Data to use:
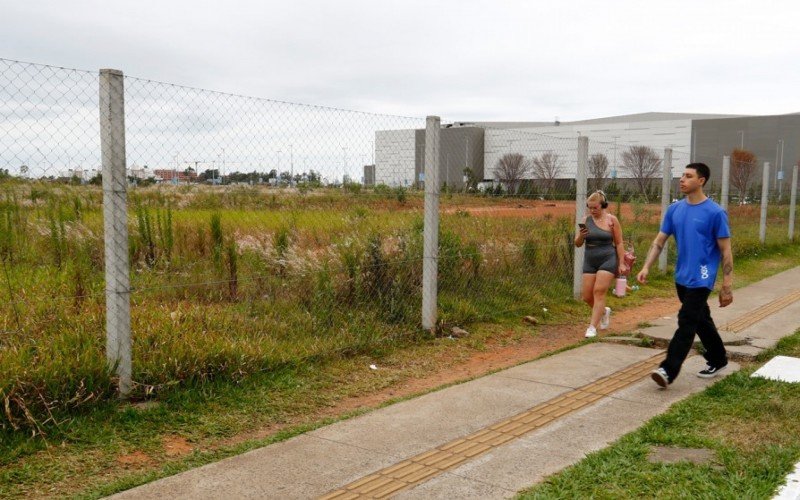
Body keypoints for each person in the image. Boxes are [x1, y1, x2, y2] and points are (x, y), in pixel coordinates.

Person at [637, 163, 733, 388]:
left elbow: (725, 250)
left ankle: (668, 370)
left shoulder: (715, 213)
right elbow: (659, 241)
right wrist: (646, 267)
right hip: (682, 277)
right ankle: (718, 359)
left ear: (701, 181)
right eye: (682, 175)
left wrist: (727, 284)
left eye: (688, 176)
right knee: (701, 320)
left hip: (702, 276)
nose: (682, 180)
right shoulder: (675, 210)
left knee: (687, 320)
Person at [574, 190, 627, 338]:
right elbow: (577, 244)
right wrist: (581, 237)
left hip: (607, 258)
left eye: (595, 208)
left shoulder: (612, 220)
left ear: (603, 206)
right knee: (586, 296)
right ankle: (604, 312)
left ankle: (592, 327)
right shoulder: (585, 220)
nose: (592, 210)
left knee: (599, 291)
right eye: (589, 208)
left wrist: (621, 263)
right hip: (590, 259)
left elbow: (619, 242)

Exercise details:
Show all lines above holding "knee".

Solved problem:
right knee: (701, 320)
left knee: (687, 320)
right knee: (586, 296)
left knee: (599, 291)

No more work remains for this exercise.